In Ibarra v. Manheim Investments, Inc., the plaintiffs alleged that the defendants had a “pattern and practice of failing to pay their non-exempt employees for working off-the-clock.” The defendants removed the case to federal court based on an assumption that each class member missed one meal break in each of their 5-hour shifts, and one rest break in each of their 3.5 hour shifts, i.e., a 100% violation rate.
On appeal, the Ninth Circuit found that a “pattern and practice” of doing something does not necessarily mean a 100% violation rate.

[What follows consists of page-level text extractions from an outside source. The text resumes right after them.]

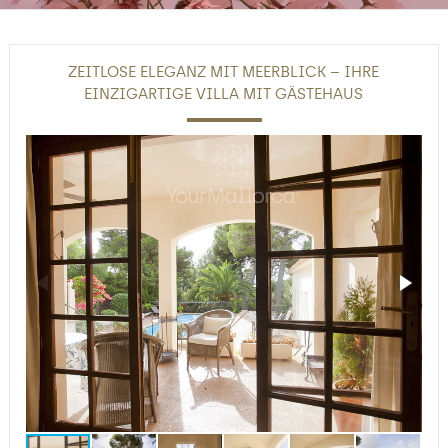
ZEITLOSE ELEGANZ MIT MEERBLICK – IHRE
EINZIGARTIGE VILLA MIT GÄSTEHAUS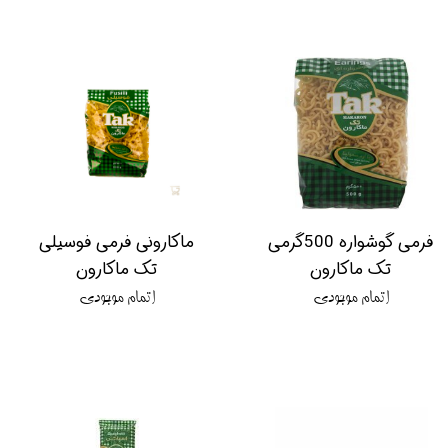
فرمی گوشواره 500گرمی
ماکارونی فرمی فوسیلی
تک ماکارون
تک ماکارون
اتمام موجودی
اتمام موجودی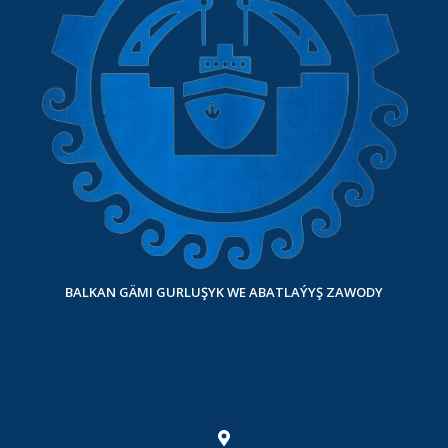
BALKAN GÄMI GURLUŞYK WE ABATLAÝYŞ ZAWODY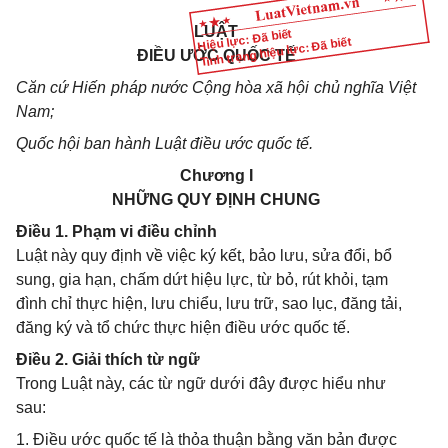
LUẬT
Hiệu lực: Đã biết
Tình trạng hiệu lực: Đã biết
ĐIỀU ƯỚC QUỐC TẾ
Căn cứ Hiến pháp nước Cộng hòa xã hội chủ nghĩa Việt
Nam;
Quốc hội ban hành Luật điều ước quốc tế.
Chương I
NHỮNG QUY ĐỊNH CHUNG
Điều 1. Phạm vi điều chỉnh
Luật này quy định về việc ký kết, bảo lưu, sửa đổi, bổ
sung, gia hạn, chấm dứt hiệu lực, từ bỏ, rút khỏi, tạm
đình chỉ thực hiện, lưu chiểu, lưu trữ, sao lục, đăng tải,
đăng ký và tổ chức thực hiện điều ước quốc tế.
Điều 2. Giải thích từ ngữ
Trong Luật này, các từ ngữ dưới đây được hiểu như
sau:
1. Điều ước quốc tế là thỏa thuận bằng văn bản được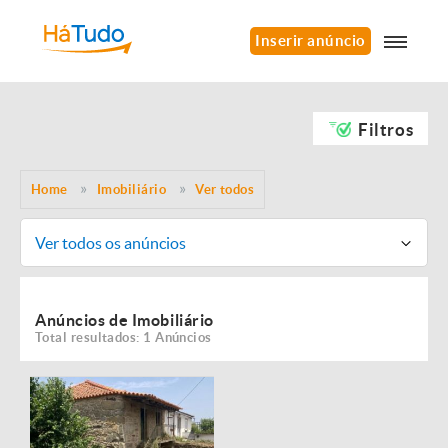
Inserir anúncio
Filtros
Home
Imobiliário
Ver todos
Ver todos os anúncios
Anúncios de Imobiliário
Total resultados: 1 Anúncios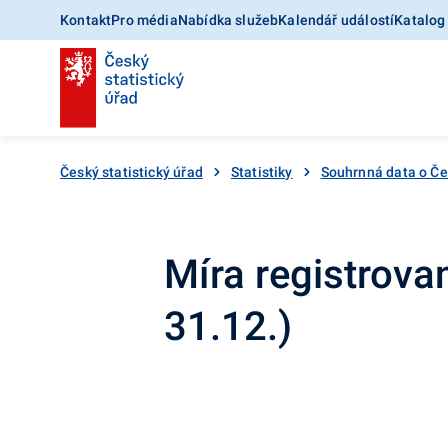
Kontakt
Pro média
Nabídka služeb
Kalendář událostí
Katalog
Český statistický úřad
Statistiky
Souhrnná data o Č
Míra registrova
31.12.)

Because the complaint did not allege that the defendants always denied the plaintiffs their meal and rest breaks for every shift, the defendants had the burden of showing that the amount in controversy calculation relied on “reasonable assumptions.” The Ninth Circuit held that when a defendant relies on assumptions to satisfy its burden to prove by a preponderance of the evidence that the amount in controversy exceeds $5 million, then “those assumptions cannot be pulled from thin air but need some reasonable ground underlying them.” Since neither side had submitted proof regarding the violation rate, the Ninth Circuit vacated the district court’s order and remanded the case to the district court to allow both parties the opportunity to submit evidence and arguments regarding whether the $5 million amount in controversy requirement under CAFA had been satisfied.
In LaCross v. Knight Transportation, Inc., a wage-and-hour class action defended by Littler, the Ninth Circuit applied the Manheim analysis but reached a different conclusion. The plaintiffs in Knight filed a class action against the defendants alleging Knight misclassified them as independent contractor truck drivers, instead of properly classifying them as employees. One of the plaintiffs’ claims was for reimbursement, which, if the putative class members were misclassified, could include reimbursement of fuel costs. The defendants removed, arguing the CAFA minimum jurisdiction could be established by taking the actual fuel costs that the truck drivers invoiced in one quarter, reducing this number by the lowest number of drivers working for the defendants during the 16-quarter class period, and then multiplying this reduced-quarterly-fuel-cost amount by the 16-quarter class period, which came out to $21 million. In reversing the district court’s remand order, the Ninth Circuit concluded that the defendants’ “chain of reasoning and its underlying assumption” to extrapolate fuel costs for the entire class period using the actual invoiced fuel costs for one quarter was reasonable.
Based on the Manheim and Knight decisions, a removing defendant may assume a 100% violation rate only if the allegations reasonably support such a violation, e.g., the plaintiffs allege all putative class members were misclassified, or the defendant submits evidence supporting such a violation rate.